Work to do
How many lines of the listing below contain the word "author"? Reply with the number alone.

##### Stored rows

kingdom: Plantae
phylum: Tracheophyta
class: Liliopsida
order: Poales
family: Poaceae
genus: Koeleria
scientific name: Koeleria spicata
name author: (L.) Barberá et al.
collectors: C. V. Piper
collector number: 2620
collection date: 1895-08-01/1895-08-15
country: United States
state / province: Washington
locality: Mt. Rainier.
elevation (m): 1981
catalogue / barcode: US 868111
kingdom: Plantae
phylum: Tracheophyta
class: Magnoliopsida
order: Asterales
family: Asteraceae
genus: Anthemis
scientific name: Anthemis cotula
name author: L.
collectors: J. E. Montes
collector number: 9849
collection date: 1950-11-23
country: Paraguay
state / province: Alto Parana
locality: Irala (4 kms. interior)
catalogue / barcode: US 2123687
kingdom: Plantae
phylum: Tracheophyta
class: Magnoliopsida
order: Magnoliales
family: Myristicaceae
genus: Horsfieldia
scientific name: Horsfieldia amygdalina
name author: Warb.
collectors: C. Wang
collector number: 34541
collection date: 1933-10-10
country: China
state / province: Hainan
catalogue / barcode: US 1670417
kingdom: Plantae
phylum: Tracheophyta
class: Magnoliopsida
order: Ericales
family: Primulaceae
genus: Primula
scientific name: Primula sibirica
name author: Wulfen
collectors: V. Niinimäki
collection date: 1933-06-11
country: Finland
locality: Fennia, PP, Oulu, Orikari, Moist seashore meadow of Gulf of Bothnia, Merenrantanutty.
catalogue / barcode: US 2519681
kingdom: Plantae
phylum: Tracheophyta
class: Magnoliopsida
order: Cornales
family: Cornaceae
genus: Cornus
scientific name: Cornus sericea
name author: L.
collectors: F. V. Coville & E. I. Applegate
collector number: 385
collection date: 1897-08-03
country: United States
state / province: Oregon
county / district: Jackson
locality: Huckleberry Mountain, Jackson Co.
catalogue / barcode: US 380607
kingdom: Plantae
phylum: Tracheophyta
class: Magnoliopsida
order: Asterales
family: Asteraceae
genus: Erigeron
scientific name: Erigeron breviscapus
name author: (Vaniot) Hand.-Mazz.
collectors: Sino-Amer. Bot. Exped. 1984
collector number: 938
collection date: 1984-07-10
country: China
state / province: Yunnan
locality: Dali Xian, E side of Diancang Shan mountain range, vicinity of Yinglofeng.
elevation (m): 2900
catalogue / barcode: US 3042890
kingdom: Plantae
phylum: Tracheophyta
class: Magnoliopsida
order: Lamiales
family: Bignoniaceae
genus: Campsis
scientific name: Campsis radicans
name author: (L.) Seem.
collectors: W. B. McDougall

##########

Result of this exercise
7